If there’s a group you can count on to do the detailed work of putting instruments through their paces to help scientists perform better science, it’s the Association of Biomolecular Resource Facilities. In a new Nature Biotechnology paper, the next-gen sequencing division of ABRF reports the largest known “cross-platform, cross-protocol and cross-site examination of RNA-seq data performed to date.”
As a company working hard to improve the reproducibility and accuracy of a small section of the library prep workflow for next-gen sequencing, we at Sage applaud ABRF for this invaluable resource that will help researchers hone their RNA-seq pipelines. If you haven’t seen the paper yet, check it out: “Multi-platform assessment of transcriptome profiling using RNA-seq in the ABRF next-generation sequencing study” from lead authors Sheng Li and Scott Tighe.
The study covered five sequencing platforms — HiSeq from Illumina; PGM and Proton from Life Technologies; the PacBio RS; and the Roche 454 — and was carried out in 15 laboratories.
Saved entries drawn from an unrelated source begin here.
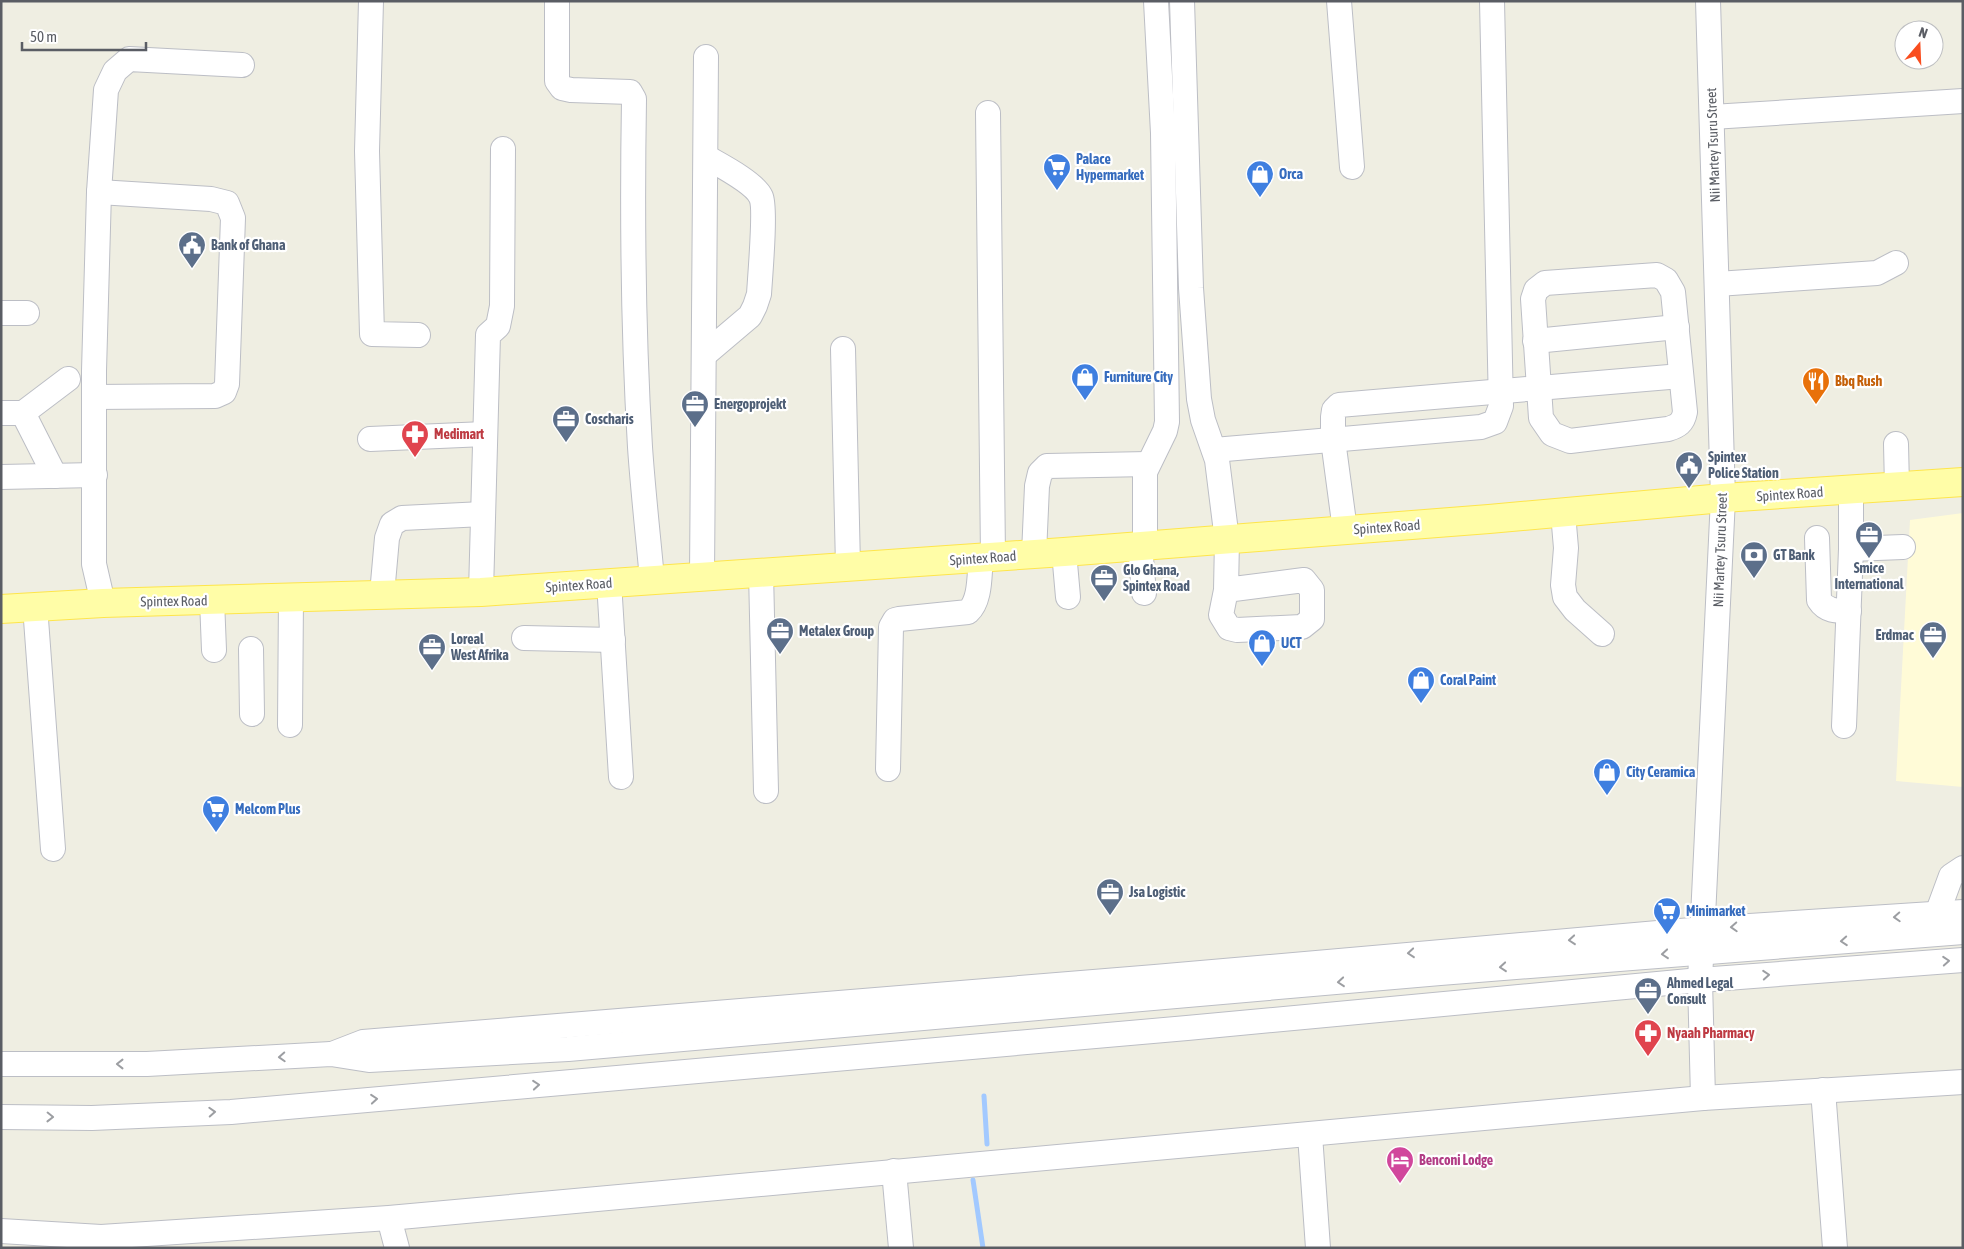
<svg xmlns="http://www.w3.org/2000/svg" width="1964" height="1249" font-family="'Asap Condensed',sans-serif">
<style>
.commercial{fill:#fffbd7}
.lines{fill:none;stroke-linecap:round;stroke-linejoin:round}
.stream{stroke:#a2c9ff;stroke-width:5}
.minor-casing{stroke:#bcbec5;stroke-width:26}
.major-casing{stroke:#fee54b;stroke-width:30}
.minor{stroke:#fff;stroke-width:24}
.major{stroke:#fffda7;stroke-width:28}
.oneway{stroke:#9c9ea2}
.labels{text-anchor:middle;dominant-baseline:central;stroke-width:4.5;stroke-linejoin:round;paint-order:stroke}
.street-label{font-size:14px;fill:#5a5d64;stroke:#fff}
.shop-label{font-size:14px;font-weight:bold;fill:#366cbe;stroke:#fff;text-anchor:start}
.service-label{font-size:14px;font-weight:bold;fill:#4e5e75;stroke:#fff;text-anchor:start}
.food-label{font-size:14px;font-weight:bold;fill:#c56008;stroke:#fff;text-anchor:start}
.health-label{font-size:14px;font-weight:bold;fill:#be3a42;stroke:#fff;text-anchor:start}
.hotel-label{font-size:14px;font-weight:bold;fill:#b23c85;stroke:#fff;text-anchor:start}
</style>
<rect width="100%" height="100%" fill="#efeee2"/>
<polygon class="commercial" points="1963,513 1963,787 1896,781 1910,520"/>
<g class="lines">
<g class="stream">
<polyline points="984,1096 987,1144"/>
<polyline points="973,1180 983,1248"/>
</g>
<g class="minor-casing">
<g id="minor">
<polyline points="371,1 367,151 372,334 418,335"/>
<path d="M557 1V81L562 88 571 90 630 92 634 99C632 215 633 331 640 447 643 491 648 535 652 579"/>
<polyline points="1182,1 1191,288 1199,399 1203,420 1217,460 1227,540 1226,590 1221,615 1229,628 1237,630 1302,627 1312,619 1312,590 1304,580 1226,590"/>
<polyline points="1339,1 1352,167"/>
<polyline points="988,113 993,557"/>
<polyline points="1712,117 1963,101"/>
<path d="M1657 275 1666 280 1673 292 1685 412C1683 423 1678 426 1668 429L1570 441 1552 434 1541 418 1533 299 1536 290 1545 283Z"/>
<polyline points="1717,284 1877,273 1896,263"/>
<polyline points="1,313 27,313"/>
<polyline points="1535,341 1677,327"/>
<polyline points="843,349 848,566"/>
<path d="M704 355 750 316 755 306 759 294C760 278 766 208 761 197 755 183 720 165 706 157"/>
<polyline points="94,397 215,396 224,392 227,384 233,218 227,203 211,199 99,192"/>
<polyline points="1,413 23,413 68,379"/>
<polyline points="23,413 55,476"/>
<polyline points="370,439 485,434"/>
<polyline points="1896,444 1897,487"/>
<polyline points="1214,450 1481,427 1495,422 1501,406 1492,1"/>
<polyline points="1,477 95,475"/>
<polyline points="1563,513 1566,548 1563,585 1565,597 1575,610 1602,634"/>
<polyline points="1345,530 1333,440 1333,417 1334,410 1339,405 1681,376"/>
<path d="M1817 538 1819 600C1826 611 1836 611 1849 611"/>
<polyline points="1140,546 1144,593"/>
<polyline points="1145,546 1145,472 1165,431 1167,422 1163,133 1156,1"/>
<polyline points="1851,549 1903,547"/>
<polyline points="1064,552 1068,597"/>
<polyline points="1034,554 1037,486 1040,473 1047,466 1148,464"/>
<polyline points="761,572 766,791"/>
<polyline points="702,576 706,57"/>
<polyline points="609,582 621,777"/>
<polyline points="481,592 488,335 498,326 502,306 503,149"/>
<polyline points="382,594 387,538 392,524 402,518 483,514"/>
<polyline points="212,600 214,650"/>
<polyline points="103,603 94,564 94,371 99,192 106,90 115,71 129,59 242,65"/>
<polyline points="35,606 53,849"/>
<polyline points="524,638 613,640"/>
<polyline points="251,649 252,714"/>
<polyline points="290,725 291,597"/>
<polyline points="1844,726 1851,549 1851,490"/>
<path d="M888 769 891 627 895 620 899 619 968 612C981 600 979 575 981 558"/>
<polyline points="1937,914 1951,876 1963,868"/>
<polyline points="332,1054 363,1042 1155,977 1703,929 1963,912"/>
<polyline points="1,1064 147,1064 331,1054 369,1060 568,1049 1440,973 1963,932"/>
<polyline points="1823,1090 1835,1248"/>
<polyline points="1703,1098 1700,980 1723,498 1708,1"/>
<polyline points="1,1117 92,1118 231,1112 1187,1028 1700,980 1963,960"/>
<polyline points="1310,1135 1318,1248"/>
<polyline points="894,1171 901,1248"/>
<polyline points="389,1218 397,1248"/>
<polyline points="1,1231 101,1237 389,1218 1703,1098 1963,1082"/>
</g>
</g>
<g class="major-casing">
<polyline id="major" points="1,609 103,603 481,592 1064,552 1489,519 1723,498 1963,482"/>
</g>
<use href="#minor" class="minor"/>
<use href="#major" class="major"/>
</g>
<defs><path id="oneway-chevron" d="M-2-3.5L2.5 0L-2 3.5" fill="none" stroke-width="1.6" stroke-linecap="round" stroke-linejoin="round" transform="scale(1.25)"/></defs>
<g class="oneway">
<use href="#oneway-chevron" transform="translate(1897 917) rotate(177)"/>
<use href="#oneway-chevron" transform="translate(1734 927) rotate(177)"/>
<use href="#oneway-chevron" transform="translate(1572 940) rotate(175)"/>
<use href="#oneway-chevron" transform="translate(1844 941) rotate(176)"/>
<use href="#oneway-chevron" transform="translate(1411 953) rotate(175)"/>
<use href="#oneway-chevron" transform="translate(1665 954) rotate(175)"/>
<use href="#oneway-chevron" transform="translate(1946 961) rotate(-4)"/>
<use href="#oneway-chevron" transform="translate(1503 967) rotate(175)"/>
<use href="#oneway-chevron" transform="translate(1766 975) rotate(-4)"/>
<use href="#oneway-chevron" transform="translate(1341 982) rotate(175)"/>
<use href="#oneway-chevron" transform="translate(282 1057) rotate(177)"/>
<use href="#oneway-chevron" transform="translate(120 1064) rotate(-180)"/>
<use href="#oneway-chevron" transform="translate(536 1085) rotate(-5)"/>
<use href="#oneway-chevron" transform="translate(374 1099) rotate(-5)"/>
<use href="#oneway-chevron" transform="translate(212 1112) rotate(-3)"/>
<use href="#oneway-chevron" transform="translate(50 1117) rotate(1)"/>
</g>
<defs>
<g id="supermarket-pin" transform="scale(1.4375)"><path d="M0 17L-7.5 6A9.5 9.5 0 1 1 7.5 6Z" fill="#3f7fe0" stroke="#fff"/><path d="M-6-5.5h2.5l.6 2H6L4.5 2H-2.5L-4.4-4H-6ZM-1.5 3.2a1.3 1.3 0 1 0 .1 0ZM3 3.2a1.3 1.3 0 1 0 .1 0Z" fill="#fff"/></g>
<g id="shop-pin" transform="scale(1.4375)"><path d="M0 17L-7.5 6A9.5 9.5 0 1 1 7.5 6Z" fill="#3f7fe0" stroke="#fff"/><path d="M-5-2.5h2.3a2.7 3.5 0 0 1 5.4 0H5L5.5 6h-11ZM-1.5-2.5h3a1.5 2.3 0 0 0-3 0Z" fill="#fff"/></g>
<g id="civic-pin" transform="scale(1.4375)"><path d="M0 17L-7.5 6A9.5 9.5 0 1 1 7.5 6Z" fill="#5c6f8a" stroke="#fff"/><path d="M-.6-6.5H3V-4.5H.6V-3L4-1V1h2V6H-6V1h2V-1L-.6-3ZM-1.2 2.5V6h2.4V2.5Z" fill="#fff"/></g>
<g id="restaurant-pin" transform="scale(1.4375)"><path d="M0 17L-7.5 6A9.5 9.5 0 1 1 7.5 6Z" fill="#e8710a" stroke="#fff"/><path d="M-5-6h1v4h1v-4h1v4h1v-4h1v5L-1.5 .5V6h-2V.5L-5-1ZM5-6V6H3V1.5H1.5Q1.5-4 5-6Z" fill="#fff"/></g>
<g id="office-pin" transform="scale(1.4375)"><path d="M0 17L-7.5 6A9.5 9.5 0 1 1 7.5 6Z" fill="#5c6f8a" stroke="#fff"/><path d="M-6-3h4V-5.5h4V-3h4V5H-6ZM-1-4.5V-3h2v-1.5ZM-6 0V1H6V0Z" fill="#fff"/></g>
<g id="pharmacy-pin" transform="scale(1.4375)"><path d="M0 17L-7.5 6A9.5 9.5 0 1 1 7.5 6Z" fill="#e0444e" stroke="#fff"/><path d="M-2-6h4v4h4v4h-4v4h-4v-4h-4v-4h4Z" fill="#fff"/></g>
<g id="bank-pin" transform="scale(1.4375)"><path d="M0 17L-7.5 6A9.5 9.5 0 1 1 7.5 6Z" fill="#5c6f8a" stroke="#fff"/><path d="M-6-4H6V4H-6ZM0-2.3a2.3 2.3 0 1 0 0 4.6a2.3 2.3 0 1 0 0-4.6Z" fill="#fff"/></g>
<g id="hotel-pin" transform="scale(1.4375)"><path d="M0 17L-7.5 6A9.5 9.5 0 1 1 7.5 6Z" fill="#d1479c" stroke="#fff"/><path d="M-6-4.5h1.5V1H6V5H4.5V3h-9V5H-6ZM-4 0a1.8 1.8 0 1 1 3.6 0ZM.5 0V-2.5h3Q6-2.5 6 0Z" fill="#fff"/></g>
</defs>
<g fill-rule="evenodd">
<use href="#supermarket-pin" x="1057" y="167"/>
<use href="#shop-pin" x="1260" y="174"/>
<use href="#civic-pin" x="192" y="245"/>
<use href="#shop-pin" x="1085" y="377"/>
<use href="#restaurant-pin" x="1816" y="381"/>
<use href="#office-pin" x="695" y="404"/>
<use href="#office-pin" x="566" y="419"/>
<use href="#pharmacy-pin" x="415" y="434"/>
<use href="#civic-pin" x="1689" y="465"/>
<use href="#office-pin" x="1869" y="535"/>
<use href="#bank-pin" x="1754" y="555"/>
<use href="#office-pin" x="1104" y="578"/>
<use href="#office-pin" x="780" y="631"/>
<use href="#office-pin" x="1933" y="635"/>
<use href="#shop-pin" x="1262" y="643"/>
<use href="#office-pin" x="432" y="647"/>
<use href="#shop-pin" x="1421" y="680"/>
<use href="#shop-pin" x="1607" y="772"/>
<use href="#supermarket-pin" x="216" y="809"/>
<use href="#office-pin" x="1110" y="892"/>
<use href="#supermarket-pin" x="1667" y="911"/>
<use href="#office-pin" x="1648" y="991"/>
<use href="#pharmacy-pin" x="1648" y="1033"/>
<use href="#hotel-pin" x="1400" y="1160"/>
</g>
<g class="labels">
<g class="street-label">
<text transform="translate(1713 145) rotate(-92)">Nii Martey Tsuru Street</text>
<text transform="translate(1790 494) rotate(-4)">Spintex Road</text>
<text transform="translate(1387 527) rotate(-4)">Spintex Road</text>
<text transform="translate(1720 550) rotate(-88)">Nii Martey Tsuru Street</text>
<text transform="translate(983 558) rotate(-4)">Spintex Road</text>
<text transform="translate(579 585) rotate(-4)">Spintex Road</text>
<text transform="translate(174 601) rotate(-1)">Spintex Road</text>
</g>
<g class="shop-label">
<text x="1076" y="159">Palace<tspan x="1076" dy="16">Hypermarket</tspan></text>
<text x="1279" y="174">Orca</text>
<text x="1104" y="377">Furniture City</text>
<text x="1281" y="643">UCT</text>
<text x="1440" y="680">Coral Paint</text>
<text x="1626" y="772">City Ceramica</text>
<text x="235" y="809">Melcom Plus</text>
<text x="1686" y="911">Minimarket</text>
</g>
<g class="service-label">
<text x="211" y="245">Bank of Ghana</text>
<text x="714" y="404">Energoprojekt</text>
<text x="585" y="419">Coscharis</text>
<text x="1708" y="457">Spintex<tspan x="1708" dy="16">Police Station</tspan></text>
<text x="1773" y="555">GT Bank</text>
<text x="1869" y="568" text-anchor="middle">Smice<tspan x="1869" dy="16">International</tspan></text>
<text x="1123" y="570">Glo Ghana,<tspan x="1123" dy="16">Spintex Road</tspan></text>
<text x="799" y="631">Metalex Group</text>
<text x="1914" y="635" text-anchor="end">Erdmac</text>
<text x="451" y="639">Loreal<tspan x="451" dy="16">West Afrika</tspan></text>
<text x="1129" y="892">Jsa Logistic</text>
<text x="1667" y="983">Ahmed Legal<tspan x="1667" dy="16">Consult</tspan></text>
</g>
<g class="food-label">
<text x="1835" y="381">Bbq Rush</text>
</g>
<g class="health-label">
<text x="434" y="434">Medimart</text>
<text x="1667" y="1033">Nyaah Pharmacy</text>
</g>
<g class="hotel-label">
<text x="1419" y="1160">Benconi Lodge</text>
</g>
</g>
<rect width="1964" height="1249" fill="none" stroke="#5a5d64" stroke-width="5"/>
<g transform="translate(1919 45) rotate(19)"><circle r="24" fill="#ffffff" stroke="#bdbec1"/>
<path d="M0-4L9 19L0 12L-9 19Z" fill="#f94d1e"/>
<text y="-8" font-size="14" font-weight="bold" text-anchor="middle" fill="#5a5d64">N</text>
</g>
<path d="M22 42v8h124v-8" fill="none" stroke="#5a5d64" stroke-width="2.5"/>
<text x="30" y="42" font-size="15" fill="#5a5d64" stroke="#ffffff" stroke-width="4" paint-order="stroke">50 m</text>
</svg>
Different RNA-seq protocols were tested as well, such as polyA selected, ribo-depleted, size selected, and degraded RNA. (We were pleased to see that our Pippin Prep was used in the study for the PGM and Proton sequencers.)
The authors, who hail from more than a dozen institutions, make it clear that this effort was not intended to declare a winner among sequencers; rather, the goal was “to establish a useful reference data set for each platform, which will assist laboratories in improving their methods and in evaluating new chemistries, protocols and instruments.” Researchers will be able to use their findings to inform decisions about when and how to compare data sets from different sequencers or different workflows, for example.
The paper reports strong intra-platform consistency as well as inter-platform concordance. “This study found similar RNA-seq results between the various NGS platforms and similar ranges in coefficients of variance across laboratory sites for each platform,” the authors write. “These results indicate that both long- and short-read technologies measure gene expression with similar levels of statistical variation, although they show a tenfold variation for error rates in indels.” In general, however, they caution that deeper sequencing is necessary to capture low-abundance transcripts. They also note that sequencer QV scores from the manufacturers were higher than what they saw empirically, “indicating that a splicing-aware, base quality score recalibration may be needed for RNA-seq, as is already done for DNA-seq with GATK.”
The authors conclude with the hope that their findings will be used to establish best practices for things like isoform characterization and gene quantification. “These and other applications, especially clinical molecular diagnostics that rely on nucleic acid biomarkers, will require a level of technical stability across time and both within and between studies, which this study helps to establish,” they write.